Женщина не вспылила, увидев, что ее собеседник посуровел.
– Я попыталась вам ответить. Насколько я знаю, нет. В общем-то, я уверена, что нет.
– Есть ли у вас или был ли в прошлом конфликт с родителями детей?
– Ни в коем случае. Никаких конфликтов ни с кем из родителей. У нас в садике конфликтов нет. Можете проверить все за десять лет и опросить всех родителей квартала. Родители приводят ко мне своих детей и умоляют, чтобы я приберегла место для тех, кто еще не родился.
Авраам вытащил из картонной папки фотографию чемодана, сделанную перед тем, как его взорвали, и спросил, знаком ли он Хаве, а потом показал ей фото Узана. И снова безрезультатно.
– Пожалуйста, посмотрите на эту фотографию повнимательней, – упорствовал он. – Уверены, что этот человек вам незнаком? Что поблизости от садика вы его не видели?
Коэн по-прежнему все отрицала.
– Вы в последнее время не получали никаких угроз? Телефонных звонков?
Инспектор глядел на Хаву и видел, что она лжет.
Напротив на стене был крупный рисунок букета, который с начала беседы привлек его внимание. В центре каждого цветка была фотография ребенка, вокруг которой были сделаны лепестки из цветной гофрированной бумаги. С того места, где сидел Авраам, лиц детей было не рассмотреть.
– То, о чем я вас спрашиваю, не выйдет за пределы этой комнаты. Я хочу знать, не связан ли, по вашему мнению, кто-то из родителей с криминальными разборками.
Хава Коэн удивленно поглядела на полицейского.
– Вы считаете, что злоумышленник пытался угрожать кому-то из родителей?
– Я просто спрашиваю.
Когда дело касалось не ее, воспитательница была поспокойней.
– У меня тут нет детей из трущоб, и, насколько я знаю, все здешние родители в полном порядке.
– А если я спрошу вас, чем каждый из них занимается, вы ответить сможете?
Коэн повернулась и взглянула на картинку, привлекшую внимание Авраама.
– Не уверена. Отцов я вижу нечасто, больше приходят матери. Часть из них работает, часть – нет. И это только начало года, я всех еще не знаю… Могу сказать, что отец Аркадия – электрик, потому что на прошлой неделе он помог нам с электричеством.
Спросив, кто еще работает в этом садике, Авраам встал со своего стула.
– Никто, – ответила Хава. – Только я и моя помощница.
Когда инспектор попросил номер телефона помощницы, он почувствовал, что воспиталка снова напряглась. Несмотря на нежелание видеть его в садике в начале беседы, Коэн попросила его прийти для разговора с помощницей завтра, потому что он вряд ли сумеет поймать ее по телефону.

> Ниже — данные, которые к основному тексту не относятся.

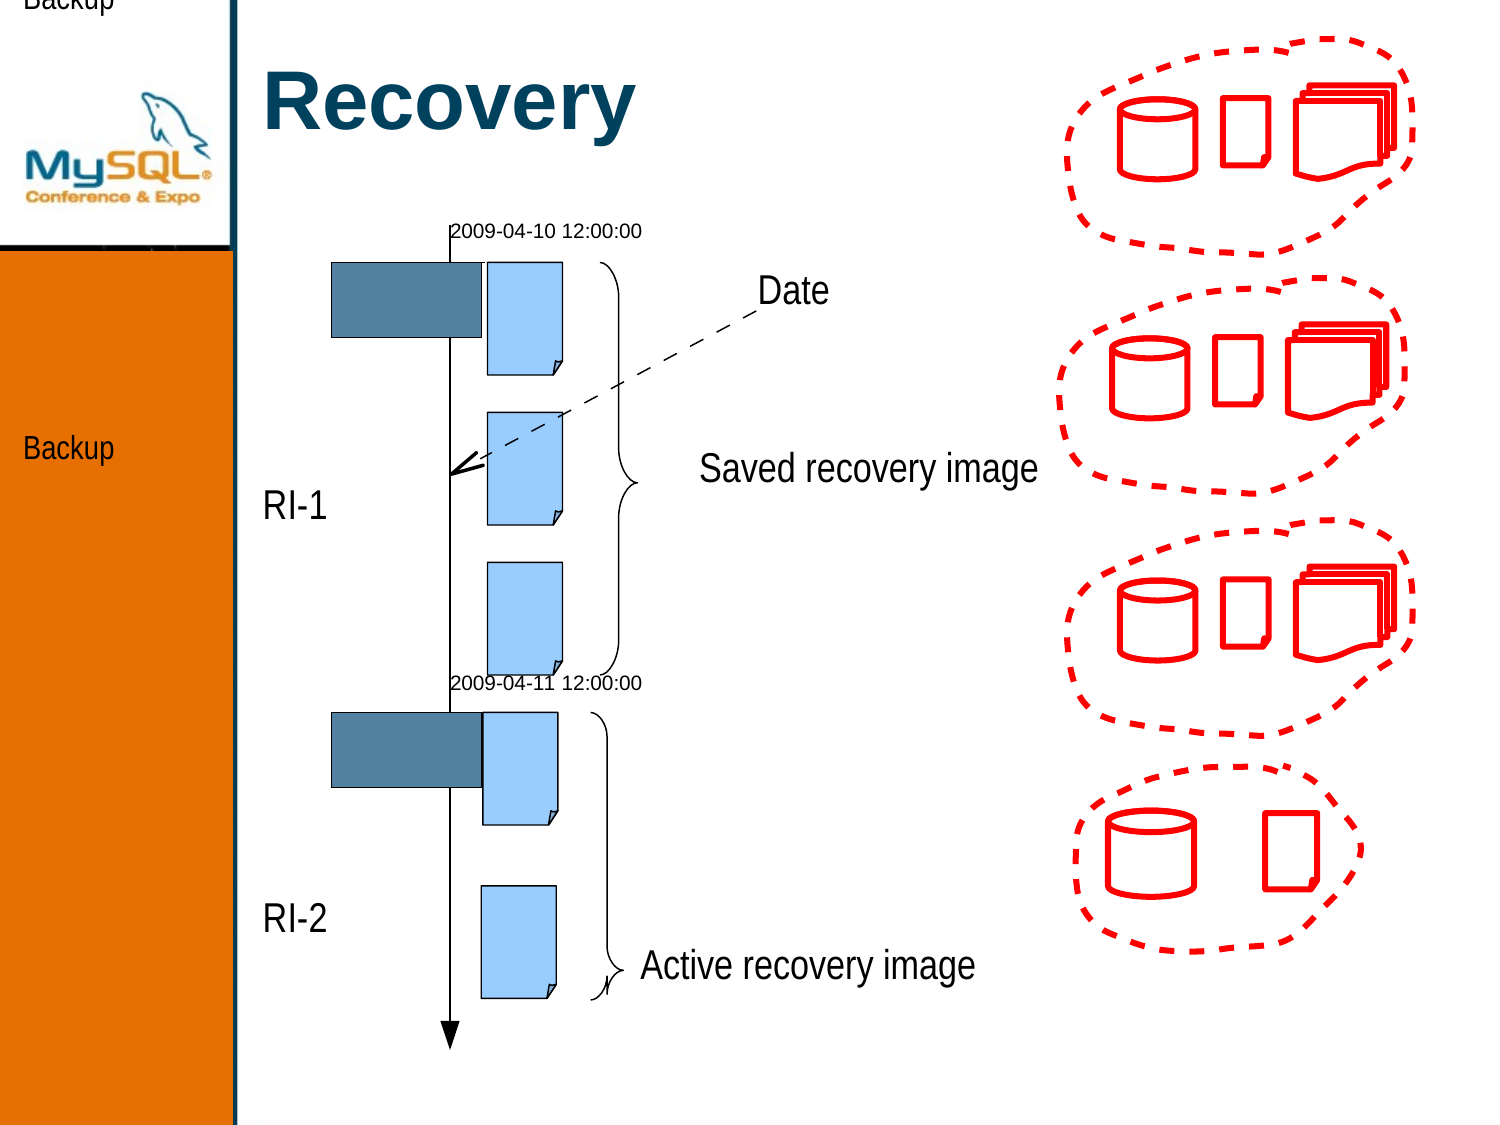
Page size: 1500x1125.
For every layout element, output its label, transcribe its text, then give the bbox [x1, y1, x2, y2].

text_box Saved recovery image [699, 450, 1039, 498]
text_box 2009-04-11 12:00:00 [450, 675, 643, 699]
picture [45, 1, 52, 7]
picture [87, 1, 94, 7]
text_box [487, 262, 563, 376]
text_box Date [757, 271, 831, 320]
text_box 2009-04-10 12:00:00 [450, 222, 643, 246]
text_box [487, 412, 563, 526]
text_box [487, 562, 563, 675]
text_box RI-2 [262, 900, 328, 948]
title Recovery [262, 7, 1410, 195]
text_box [331, 712, 558, 826]
picture [0, 0, 233, 1125]
text_box RI-1 [262, 487, 328, 535]
picture [28, 1, 37, 7]
text_box [481, 885, 557, 999]
text_box [331, 262, 482, 338]
picture [103, 1, 110, 7]
picture [237, 0, 1500, 1125]
text_box Active recovery image [640, 946, 977, 995]
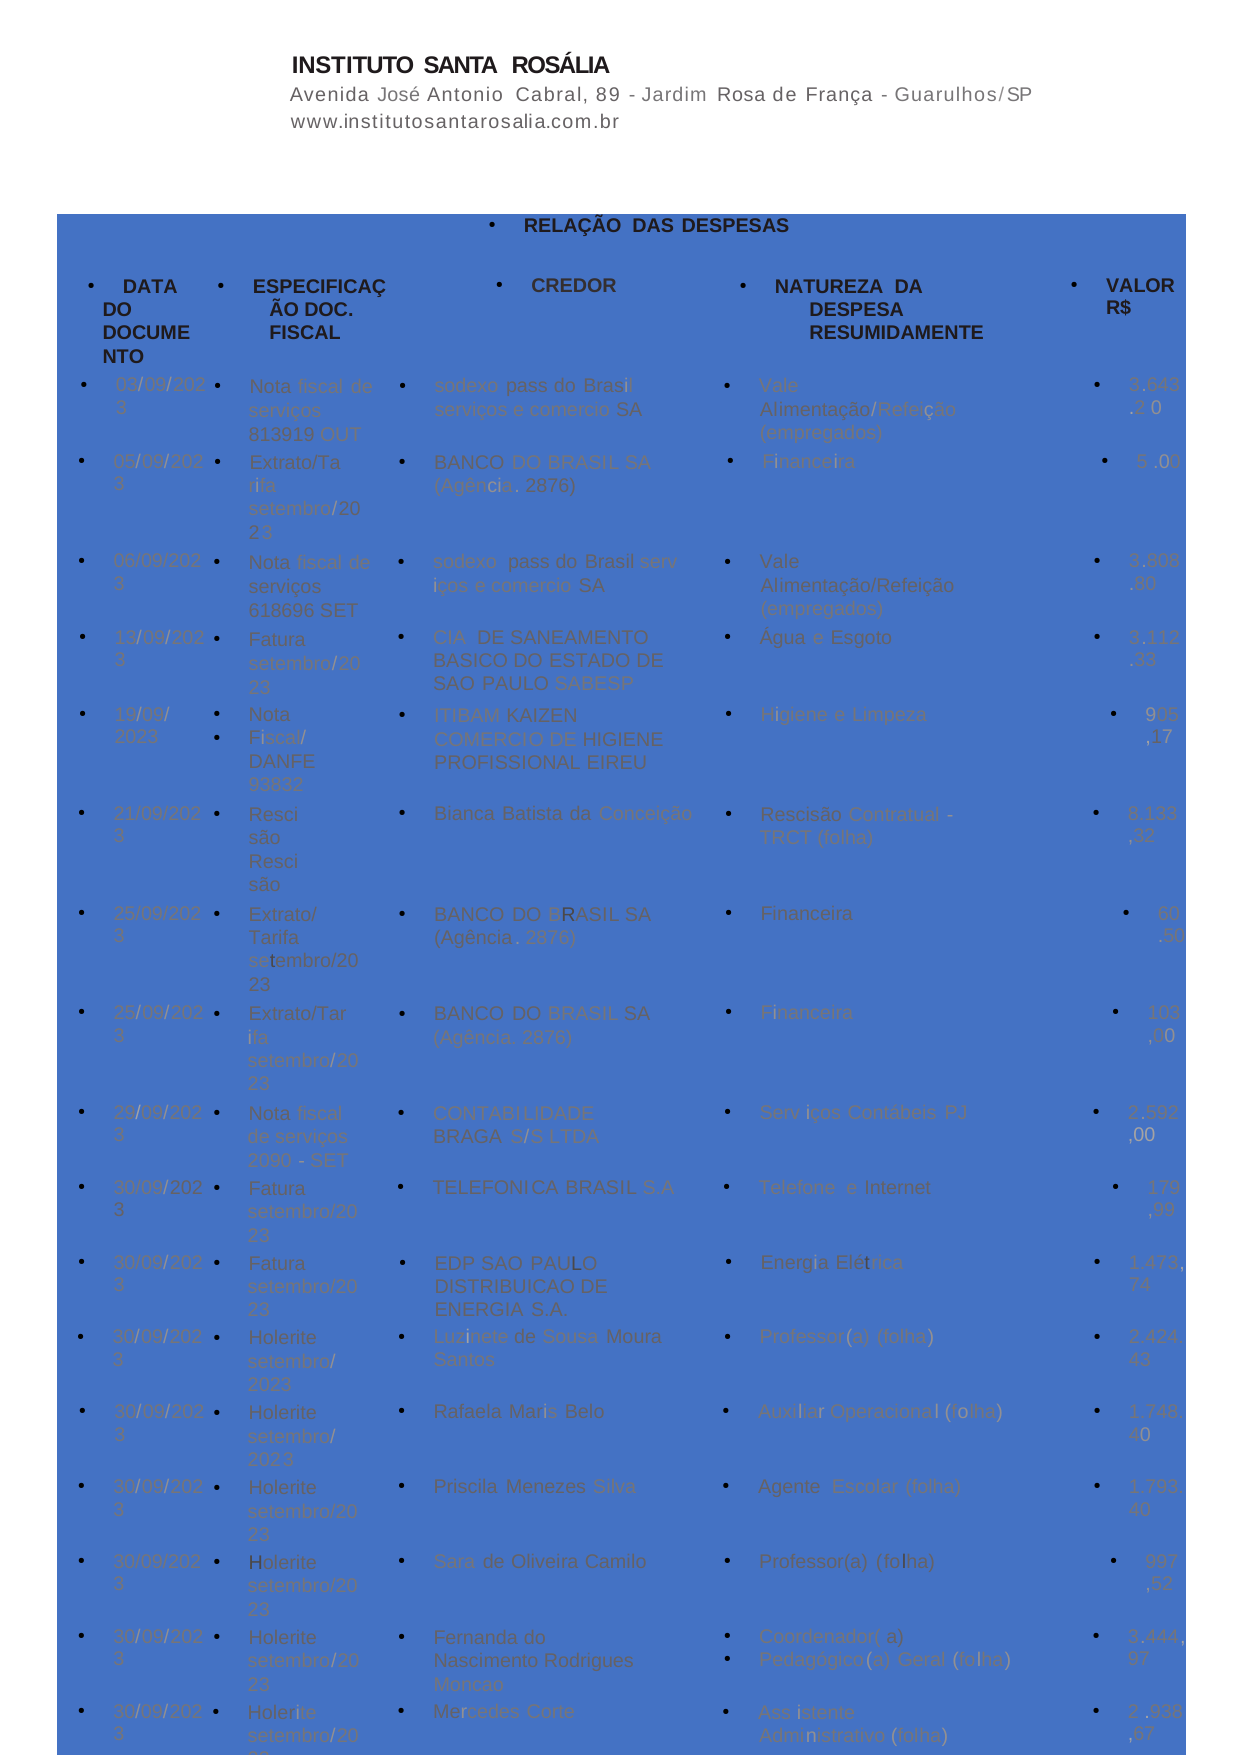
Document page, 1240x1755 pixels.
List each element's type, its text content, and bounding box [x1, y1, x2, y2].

table_cell Fatura setembro/2023 [208, 1176, 394, 1251]
table_cell Holerite setembro/2023 [208, 1700, 394, 1755]
table_cell 1.793.40 [1016, 1476, 1186, 1550]
table_cell Nota fiscal de serviços 618696 SET [208, 550, 394, 626]
table_cell Fatura setembro/2023 [208, 1251, 394, 1326]
table_cell Coordenador( a) Pedagógico(a) Geral (folha) [719, 1625, 1016, 1700]
table_cell Extrato/Tar ifa setembro/2023 [208, 1002, 394, 1102]
table_cell Serv iços Contábeis PJ [719, 1102, 1016, 1176]
table_cell Holerite setembro/ 2023 [208, 1401, 394, 1476]
table_cell 997 ,52 [1016, 1550, 1186, 1625]
table_cell Auxiliar Operacional (folha) [719, 1401, 1016, 1476]
table_cell Vale Alimentação/Refeição (empregados) [719, 550, 1016, 626]
table_cell 2 .938,67 [1016, 1700, 1186, 1755]
table_cell 3.643.2 0 [1016, 374, 1186, 450]
table_cell Vale Alimentação/Refeição (empregados) [719, 374, 1016, 450]
text_box INSTITUTO SANTA ROSÁLIA Avenida José Antonio Cabral, 89 - Jardim Rosa de França - Guarulhos/SP www.institutosantarosalia.com.br [287, 49, 1036, 132]
table_cell 13/09/2023 [57, 626, 208, 704]
table_cell 60 .50 [1016, 902, 1186, 1002]
table_cell Financeira [719, 1002, 1016, 1102]
table_cell Priscila Menezes Silva [394, 1476, 719, 1550]
table_cell ESPECIFICAÇÃO DOC. FISCAL [208, 274, 394, 374]
table_cell 19/09/ 2023 [57, 704, 208, 802]
table_cell Luzinete de Sousa Moura Santos [394, 1326, 719, 1401]
table_header RELAÇÃO DAS DESPESAS [156, 214, 1186, 274]
table_cell 29/09/2023 [57, 1102, 208, 1176]
table_cell Higiene e Limpeza [719, 704, 1016, 802]
table_cell Mercedes Corte [394, 1700, 719, 1755]
table_cell Nota fiscal de serviços 813919 OUT [208, 374, 394, 450]
table_cell 25/09/2023 [57, 902, 208, 1002]
table_cell sodexo pass do Brasil serviços e comercio SA [394, 374, 719, 450]
table_cell Financeira [719, 450, 1016, 550]
table_cell Rescisão Rescisão [208, 802, 394, 902]
table_cell 3.808.80 [1016, 550, 1186, 626]
table_cell Financeira [719, 902, 1016, 1002]
table_cell 30/09/2023 [57, 1476, 208, 1550]
table_cell TELEFONICA BRASIL S.A [394, 1176, 719, 1251]
table_cell 905 ,17 [1016, 704, 1186, 802]
table_cell Professor(a) (folha) [719, 1326, 1016, 1401]
table_cell CONTABILIDADE BRAGA S/S LTDA [394, 1102, 719, 1176]
table_cell 30/09/2023 [57, 1625, 208, 1700]
table_cell NATUREZA DA DESPESA RESUMIDAMENTE [719, 274, 1016, 374]
table_cell CIA DE SANEAMENTO BASICO DO ESTADO DE SAO PAULO SABESP [394, 626, 719, 704]
table_cell 1.473,74 [1016, 1251, 1186, 1326]
table_cell Holerite setembro/2023 [208, 1476, 394, 1550]
table_cell 30/09/2023 [57, 1700, 208, 1755]
table_cell 25/09/2023 [57, 1002, 208, 1102]
table_cell Energia Elétrica [719, 1251, 1016, 1326]
table_cell Holerite setembro/2023 [208, 1625, 394, 1700]
table_cell BANCO DO BRASIL SA (Agência. 2876) [394, 450, 719, 550]
table_cell EDP SAO PAULO DISTRIBUICAO DE ENERGIA S.A. [394, 1251, 719, 1326]
table_cell 30/09/2023 [57, 1176, 208, 1251]
table_cell 03/09/2023 [57, 374, 208, 450]
table_cell 30/09/2023 [57, 1550, 208, 1625]
table_cell 3.112 .33 [1016, 626, 1186, 704]
table_cell 06/09/2023 [57, 550, 208, 626]
table_cell Nota fiscal de serviços 2090 - SET [208, 1102, 394, 1176]
table_cell 2.592 ,00 [1016, 1102, 1186, 1176]
table_cell 2.424.43 [1016, 1326, 1186, 1401]
table_cell Fernanda do Nascimento Rodrigues Moncao [394, 1625, 719, 1700]
table_cell Agente Escolar (folha) [719, 1476, 1016, 1550]
table_cell 30/09/2023 [57, 1401, 208, 1476]
table_cell 30/09/2023 [57, 1251, 208, 1326]
table_cell sodexo pass do Brasil serv iços e comercio SA [394, 550, 719, 626]
table_cell Sara de Oliveira Camilo [394, 1550, 719, 1625]
table_cell Fatura setembro/2023 [208, 626, 394, 704]
table_cell ITIBAM KAIZEN COMERCIO DE HIGIENE PROFISSIONAL EIREU [394, 704, 719, 802]
table_cell Água e Esgoto [719, 626, 1016, 704]
table_cell 30/09/2023 [57, 1326, 208, 1401]
table_cell 3.444,97 [1016, 1625, 1186, 1700]
table_cell VALOR R$ [1016, 274, 1186, 374]
table_cell 179 ,99 [1016, 1176, 1186, 1251]
table_cell 1.748.40 [1016, 1401, 1186, 1476]
table_cell 8.133 ,32 [1016, 802, 1186, 902]
table_cell Professor(a) (folha) [719, 1550, 1016, 1625]
table_cell Bianca Batista da Conceição [394, 802, 719, 902]
table_cell 05/09/2023 [57, 450, 208, 550]
table_cell Holerite setembro/2023 [208, 1550, 394, 1625]
table_cell CREDOR [394, 274, 719, 374]
table_cell 21/09/2023 [57, 802, 208, 902]
table_cell Holerite setembro/ 2023 [208, 1326, 394, 1401]
table_cell Extrato/Tarifa setembro/2023 [208, 902, 394, 1002]
table_cell DATA DO DOCUMENTO [57, 274, 208, 374]
table_header [57, 214, 156, 274]
table_cell Telefone e Internet [719, 1176, 1016, 1251]
table_cell Ass istente Administrativo (folha) [719, 1700, 1016, 1755]
table_cell Extrato/Ta rifa setembro/2023 [208, 450, 394, 550]
table_cell Nota Fiscal/DANFE 93832 [208, 704, 394, 802]
table_cell BANCO DO BRASIL SA (Agência. 2876) [394, 902, 719, 1002]
table_cell Rafaela Maris Belo [394, 1401, 719, 1476]
table_cell 5 .00 [1016, 450, 1186, 550]
table_cell Rescisão Contratual - TRCT (folha) [719, 802, 1016, 902]
table_cell BANCO DO BRASIL SA (Agência. 2876) [394, 1002, 719, 1102]
table_cell 103 ,00 [1016, 1002, 1186, 1102]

– И что она может вам добавить, кроме того, что сказала я? Она здесь меньше двух недель. Я взяла ее за день до начала года, и ни о родителях, ни о доме она ничего не знает, – добавила Хава.
Поговорить с Иланой ему удалось только назавтра, после того, как он закончил срочные дела.
Узан снова покинул квартиру в одиннадцать и, нигде не останавливаясь, поехал на черной «Хонде» в больницу. Из машины он вышел с большой сумкой со сменной одеждой, а из больницы ушел в четыре, без сумки. Авраам колебался, вызвать ли его на дополнительный допрос, но кроме свидетельства соседки, узнавшей его на фотографии и решившей, что он отец какого-нибудь ребенка из детсада, никакой новой информации у него не было. Детей у Амоса не имелось.
Инспектор переслал два сообщения на мобильник помощницы воспитательницы и, как и сказала Хава Коэн, ответа не получил. Все же он решил вызвать эту помощницу для дачи свидетельских показаний в участок, а не допрашивать ее в садике в присутствии воспиталки, и впоследствии убедился, что это решение было правильным.
Несмотря на то, что пока они будто бы никуда не продвинулись, у Авраама было ощущение, что все вот-вот разрешится.
Впервые после возвращения на службу он вышел покурить на ступеньках, ведущих в участок, как любил это делать. Жара была терпимой, иногда даже налетал ветерок, и инспектор думал о том, что перед Рош ха-Шана стоит закупиться. Из кабинета он позвонил Илане, и, услышав его голос, она обрадовалась.
– Ты уже две недели в стране и еще не удосужился заскочить поздороваться?
Авраам объяснил, что вернулся к работе и в одиночку занимается делом о муляже взрывчатки, подложенном на улице Лавон.
Лим не ответила, и ему показалось, что в этом ее молчании есть какая-то отстраненность.
– И как оно продвигается? – наконец спросила она.
– Да я, в общем-то, поэтому и звоню, – сказал инспектор и рассказал ей про винную лавку.